Text for analysis:
* * *

Plan of Correction: The facility responded with the following:
Daily Health Observation will be required upon hiring. Employees will be removed from floor in the event all training has not been completed. DHO will be completed by current staff within 15 days.

Standard #: 8VAC20-780-280-B
Description: Based upon observation, the facility has not ensured that hazardous substances are kept in locked places using safe locking methods that prevent access by children.
Evidence:
1. There were 2 spray bottles of germicidal agent on a counter by the kitchen and 3 containers of hand sanitizer on the tables throughout the cafeteria area. All containers included warning labels.

Plan of Correction: The facility responded with the following:
Hazardous materials will be locked up. PD will work with school facility to remove any materials not used in care.

Standard #: 8VAC20-780-540-C
Description: Based upon review of the first aid kit, the facility has not ensured that the first aid kit includes all required supplies.
Evidence:
The first aid kit did not include adhesive tape.

Plan of Correction: The facility responded with the following:
First Aid will be inventory every 30 days.
Adhesive tape will be replenish by YD.

Standard #: 8VAC20-780-550-D
Description: Based upon review of records and staff interview, the facility has not ensured that monthly practice evacuation drills are implemented.
Evidence:
1. There were no evacuation drills documented for March, April and May of 2023.

* * *

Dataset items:
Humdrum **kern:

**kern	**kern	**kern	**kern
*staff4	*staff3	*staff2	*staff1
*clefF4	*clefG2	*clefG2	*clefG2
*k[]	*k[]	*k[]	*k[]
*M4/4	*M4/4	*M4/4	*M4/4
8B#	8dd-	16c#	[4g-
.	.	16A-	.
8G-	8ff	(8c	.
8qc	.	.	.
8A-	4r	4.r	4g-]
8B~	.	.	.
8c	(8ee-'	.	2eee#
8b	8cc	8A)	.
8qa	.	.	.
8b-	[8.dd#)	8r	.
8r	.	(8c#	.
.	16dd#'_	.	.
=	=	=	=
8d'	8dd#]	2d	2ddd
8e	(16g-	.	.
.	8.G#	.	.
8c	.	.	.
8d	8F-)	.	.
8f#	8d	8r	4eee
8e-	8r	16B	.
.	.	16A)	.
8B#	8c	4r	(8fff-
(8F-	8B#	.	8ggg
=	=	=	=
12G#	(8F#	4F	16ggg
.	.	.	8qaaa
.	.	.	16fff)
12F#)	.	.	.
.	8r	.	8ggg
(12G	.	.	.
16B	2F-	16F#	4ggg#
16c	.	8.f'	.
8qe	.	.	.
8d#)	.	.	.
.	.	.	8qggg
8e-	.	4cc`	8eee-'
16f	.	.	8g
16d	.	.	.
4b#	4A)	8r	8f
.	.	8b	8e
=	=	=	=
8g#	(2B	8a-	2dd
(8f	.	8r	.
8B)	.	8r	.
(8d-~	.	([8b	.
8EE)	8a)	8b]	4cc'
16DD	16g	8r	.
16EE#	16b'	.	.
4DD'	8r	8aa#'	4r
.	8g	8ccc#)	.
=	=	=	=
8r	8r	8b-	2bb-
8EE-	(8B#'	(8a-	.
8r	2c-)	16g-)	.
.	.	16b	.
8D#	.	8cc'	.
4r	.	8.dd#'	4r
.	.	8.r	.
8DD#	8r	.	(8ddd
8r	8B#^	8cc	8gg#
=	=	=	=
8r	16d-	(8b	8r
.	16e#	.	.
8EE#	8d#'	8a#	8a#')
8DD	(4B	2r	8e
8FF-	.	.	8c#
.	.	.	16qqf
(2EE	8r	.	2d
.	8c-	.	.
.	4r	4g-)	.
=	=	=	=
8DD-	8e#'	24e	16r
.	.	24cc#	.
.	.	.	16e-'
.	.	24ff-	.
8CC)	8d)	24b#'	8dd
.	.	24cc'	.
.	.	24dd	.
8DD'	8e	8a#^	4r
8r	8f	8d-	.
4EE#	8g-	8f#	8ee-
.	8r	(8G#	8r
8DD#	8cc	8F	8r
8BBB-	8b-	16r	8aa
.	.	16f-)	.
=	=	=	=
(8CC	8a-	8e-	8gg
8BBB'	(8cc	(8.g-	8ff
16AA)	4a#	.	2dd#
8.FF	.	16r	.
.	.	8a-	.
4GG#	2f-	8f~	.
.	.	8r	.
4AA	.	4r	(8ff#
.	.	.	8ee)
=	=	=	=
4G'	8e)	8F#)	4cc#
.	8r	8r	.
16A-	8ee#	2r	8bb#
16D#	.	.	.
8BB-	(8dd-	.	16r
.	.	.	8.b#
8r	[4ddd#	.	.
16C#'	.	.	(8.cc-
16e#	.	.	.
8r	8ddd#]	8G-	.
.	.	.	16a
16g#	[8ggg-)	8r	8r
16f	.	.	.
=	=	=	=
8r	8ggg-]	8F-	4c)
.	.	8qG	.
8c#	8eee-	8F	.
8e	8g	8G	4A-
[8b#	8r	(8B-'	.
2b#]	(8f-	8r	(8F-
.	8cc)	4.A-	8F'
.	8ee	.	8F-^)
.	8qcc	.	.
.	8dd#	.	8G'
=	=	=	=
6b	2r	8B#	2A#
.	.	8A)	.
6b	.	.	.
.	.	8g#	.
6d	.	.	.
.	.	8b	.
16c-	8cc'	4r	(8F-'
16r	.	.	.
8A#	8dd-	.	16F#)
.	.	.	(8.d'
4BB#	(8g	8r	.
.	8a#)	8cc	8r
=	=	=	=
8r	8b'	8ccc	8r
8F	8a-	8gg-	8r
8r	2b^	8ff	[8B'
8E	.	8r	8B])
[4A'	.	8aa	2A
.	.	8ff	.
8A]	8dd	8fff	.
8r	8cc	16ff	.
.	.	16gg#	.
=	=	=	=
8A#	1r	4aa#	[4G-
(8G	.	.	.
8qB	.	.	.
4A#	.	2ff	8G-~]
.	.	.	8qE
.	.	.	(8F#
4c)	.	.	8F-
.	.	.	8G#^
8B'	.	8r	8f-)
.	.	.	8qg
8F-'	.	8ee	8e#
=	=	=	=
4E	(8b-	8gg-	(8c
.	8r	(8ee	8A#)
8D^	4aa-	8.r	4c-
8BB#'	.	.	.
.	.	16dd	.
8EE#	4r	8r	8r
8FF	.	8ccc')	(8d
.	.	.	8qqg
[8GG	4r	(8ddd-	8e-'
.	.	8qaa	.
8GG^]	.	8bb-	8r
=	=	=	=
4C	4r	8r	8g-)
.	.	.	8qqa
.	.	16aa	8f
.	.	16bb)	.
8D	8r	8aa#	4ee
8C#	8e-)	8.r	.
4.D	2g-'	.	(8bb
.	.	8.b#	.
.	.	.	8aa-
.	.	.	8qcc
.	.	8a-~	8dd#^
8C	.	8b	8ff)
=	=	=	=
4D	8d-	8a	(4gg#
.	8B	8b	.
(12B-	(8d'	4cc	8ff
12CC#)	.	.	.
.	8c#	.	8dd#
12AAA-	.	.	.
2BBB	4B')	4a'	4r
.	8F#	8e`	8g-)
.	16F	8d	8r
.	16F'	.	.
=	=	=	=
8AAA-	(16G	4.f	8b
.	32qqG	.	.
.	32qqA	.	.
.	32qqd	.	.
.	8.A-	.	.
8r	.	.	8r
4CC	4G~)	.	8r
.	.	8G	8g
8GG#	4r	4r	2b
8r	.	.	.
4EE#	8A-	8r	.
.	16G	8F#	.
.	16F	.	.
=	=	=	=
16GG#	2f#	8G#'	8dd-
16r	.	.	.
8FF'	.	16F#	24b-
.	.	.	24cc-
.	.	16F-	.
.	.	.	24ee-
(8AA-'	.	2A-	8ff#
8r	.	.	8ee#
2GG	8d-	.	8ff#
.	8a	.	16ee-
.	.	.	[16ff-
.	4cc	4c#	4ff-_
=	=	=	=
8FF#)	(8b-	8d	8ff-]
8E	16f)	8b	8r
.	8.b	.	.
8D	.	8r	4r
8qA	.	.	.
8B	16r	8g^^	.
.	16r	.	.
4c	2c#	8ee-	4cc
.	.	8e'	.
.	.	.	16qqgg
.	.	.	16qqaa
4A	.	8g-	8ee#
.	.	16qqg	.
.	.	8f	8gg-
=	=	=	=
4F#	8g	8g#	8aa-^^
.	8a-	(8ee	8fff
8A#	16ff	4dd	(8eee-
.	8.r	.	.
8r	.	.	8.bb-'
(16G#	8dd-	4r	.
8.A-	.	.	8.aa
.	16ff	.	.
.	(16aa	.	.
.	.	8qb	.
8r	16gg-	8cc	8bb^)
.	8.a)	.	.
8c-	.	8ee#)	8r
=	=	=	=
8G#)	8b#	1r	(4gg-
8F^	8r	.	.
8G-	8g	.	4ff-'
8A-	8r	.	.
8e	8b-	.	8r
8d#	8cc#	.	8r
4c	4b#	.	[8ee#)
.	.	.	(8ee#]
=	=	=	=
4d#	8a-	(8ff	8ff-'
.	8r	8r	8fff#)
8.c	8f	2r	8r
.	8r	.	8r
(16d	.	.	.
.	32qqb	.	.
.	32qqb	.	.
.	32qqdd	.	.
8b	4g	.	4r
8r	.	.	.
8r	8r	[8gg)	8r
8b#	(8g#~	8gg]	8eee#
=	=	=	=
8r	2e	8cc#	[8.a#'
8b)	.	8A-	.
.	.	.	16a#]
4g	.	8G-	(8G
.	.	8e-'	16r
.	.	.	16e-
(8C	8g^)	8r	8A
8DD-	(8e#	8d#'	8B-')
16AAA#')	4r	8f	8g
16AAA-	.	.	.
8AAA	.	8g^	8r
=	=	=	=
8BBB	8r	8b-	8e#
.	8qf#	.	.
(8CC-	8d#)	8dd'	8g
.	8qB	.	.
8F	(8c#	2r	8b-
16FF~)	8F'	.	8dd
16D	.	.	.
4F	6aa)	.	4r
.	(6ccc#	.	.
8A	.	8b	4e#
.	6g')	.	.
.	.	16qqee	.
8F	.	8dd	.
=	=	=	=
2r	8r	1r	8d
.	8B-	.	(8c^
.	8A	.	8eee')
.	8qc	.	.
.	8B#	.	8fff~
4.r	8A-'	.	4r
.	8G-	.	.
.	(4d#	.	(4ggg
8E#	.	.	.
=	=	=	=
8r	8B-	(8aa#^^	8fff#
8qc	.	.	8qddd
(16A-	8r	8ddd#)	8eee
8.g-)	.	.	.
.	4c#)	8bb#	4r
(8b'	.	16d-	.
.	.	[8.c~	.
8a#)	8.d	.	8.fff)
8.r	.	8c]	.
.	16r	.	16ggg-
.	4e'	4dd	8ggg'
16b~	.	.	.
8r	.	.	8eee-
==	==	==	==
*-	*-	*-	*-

* * *

Exercises to complete:
(1) In the inspection report, for which months of 2023 were no evacuation drills documented?
(2) Repeat the part of the inspection report that opens with the words containing "Adhesive tape will" and closes with "drills are implemented.".

Answers to the tasks:
(1) March, April and May.

(2)
Adhesive tape will be replenish by YD.

Standard #: 8VAC20-780-550-D
Description: Based upon review of records and staff interview, the facility has not ensured that monthly practice evacuation drills are implemented.